Gazetelerdeki haberleri gördün mü? Soğanın fiyatı almış başını yürümüş.

Efendim tabii yükselir çünkü tarım politikamız sağlam değil.

Yok ondan olur mu canım, insafsız komisyoncuların açgözlülüğü bu.

İbreti alem için bunların soğanlarını bir liradan vatandaşa satacaksın.

Yok değil efendim, yanlış düşünüyorsunuz. Soğan stoklanması gereken bir üründür. Bir dahaki hasat gelecek ilkbahara. Soğansız mı kalalım.

İşte çiftçiyi öldürürseniz böyle spekülatörlerin eline kalırsınız.

Evde soğan mı yetiştirsek?

Toprak lazım.

Topraksız tarım da oluyormuş. Öyle diyorlar.

İyi de canım menemeni de soğansız severim zaten, bana dokunan bir tarafı yok.

Bugün soğan yarın domates, öbür gün yumurta. Menemenimize göz dikti hain dış mihraklar.

İyi de soğanla mı ilgileniyorlar doğrudan.

Şüphe iyidir, yanlış çıkarsa kimse hatırlamaz ama doğru çıkarsa şanımız yürür.

Şimdi gözlerimiz yaşarınca soğan doğruyordum diye topu taca da atamayız.

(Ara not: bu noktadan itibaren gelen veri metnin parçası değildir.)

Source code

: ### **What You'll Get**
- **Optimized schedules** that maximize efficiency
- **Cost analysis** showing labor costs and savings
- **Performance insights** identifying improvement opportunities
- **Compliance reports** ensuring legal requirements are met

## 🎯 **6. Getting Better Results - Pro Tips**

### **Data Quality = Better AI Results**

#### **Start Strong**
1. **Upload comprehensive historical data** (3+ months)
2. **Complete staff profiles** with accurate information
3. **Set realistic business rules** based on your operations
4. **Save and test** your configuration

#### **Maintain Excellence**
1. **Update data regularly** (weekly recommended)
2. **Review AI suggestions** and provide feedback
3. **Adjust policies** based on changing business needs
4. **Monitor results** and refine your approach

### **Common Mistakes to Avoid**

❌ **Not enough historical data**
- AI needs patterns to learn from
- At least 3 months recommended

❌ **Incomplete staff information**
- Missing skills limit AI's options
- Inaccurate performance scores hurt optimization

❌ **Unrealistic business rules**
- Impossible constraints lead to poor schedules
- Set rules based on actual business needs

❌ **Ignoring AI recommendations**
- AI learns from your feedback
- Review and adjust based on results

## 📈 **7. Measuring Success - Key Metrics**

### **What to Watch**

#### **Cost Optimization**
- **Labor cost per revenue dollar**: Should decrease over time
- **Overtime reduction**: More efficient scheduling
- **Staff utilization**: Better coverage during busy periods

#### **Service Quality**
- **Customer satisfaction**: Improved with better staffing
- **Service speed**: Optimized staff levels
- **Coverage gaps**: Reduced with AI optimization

Vedat Milör ne diyor bu işe?

Soğan fiyatından haberi var mıdır canım?

İyi de adam menemenin soğanlı mı soğansız mı olduğunu sordu. Türkiye’yi ayağa kaldırdı. Soğan fiyatlarına neden ilgisiz olsun ki?

Boş ver bunları, soğan fiyatlarının yükselmesi iyi oldu?

Nedenmiş?

Milletin ağzı soğan kokmayacak da ondan.

İyi de soğan kürü filan diyorlar zayıflamak isteyenler için. Millet şişsin mi?

Bu soğan meselesi var ya, aslında mafyanın değişik bir yöntemi.

Soğan mafyası mı olurmuş?

Geçenlerde okudum. İtalya’nın mafya aileleri artık uyuşturucu ve insan kaçakçılığını bırakmışlar tarım mafyası olmaya yönelmişler.

Bak bu ilginçmiş işte. Çiftçinin tepesine çöküyorlarmış. Devletten aldıkları sübvansiyonlarını bu mafyaya veriyormuş çiftçi.

Vay vicdansızlar!

Dış mihrak deyince inanmıyorsun ama mafya deyince aklın yattı bakıyorum.

Ne bileyim üç kuruş için insan doğrayanlar tarımı niye mafyalaştırmasın?

Bence de olur.

Peki sence ne olacak bu soğan işi.

Çiftçinin işi her türlü zor. Yazı da gelse tura da gelse kaybediyor çiftçi.

O zaman ekip biçmesin mi?

Olur mu canım ne yiyip içeceğiz?

Orasını bilemem.

Her şeyi biliyorsun da bunu niye bilmiyorsun?

Aklım ermez o kadarına.

Mesele de bu ya kardeşim. Her işten yakınmayı biliriz. Suçlu aramada üstümüze yoktur amma iş çözüm bulmaya geldiğinde sıvışırız.

Ne yapayım oturup soğan sorunsalı üzerine makale mi yazayım?

Yazma, yazarsan işin kokusu çıkar zaten.

Ne yapacağız o zaman.

Biraz dinlemeyi öğreneceğiz. Her gördüğümüz haberde eski İstanbul tulumbacıları gibi “yangın olur biz yangına gideriz” diye dedirtmeyeceğiz.

İşin tadı burada ama.

İyi de kalabalık yapıyoruz. Esas konuşması gerekenlerin sesi duyulmuyor.

Sen ne yapıyorsun yazar efendi. Bilmiş bilmiş konuşuyorsun.

Soğan kokusu üzerine de.

Bu kadar konuşursak olacağı bu.

Fiyatlar ne olacak?

Düşer düşer, arada olur böyle. Su azaldığında suyu konuşuruz, soğan azaldığında soğanı. İnsanlık azaldığı içinden hep ondan söz ediyoruz baksana.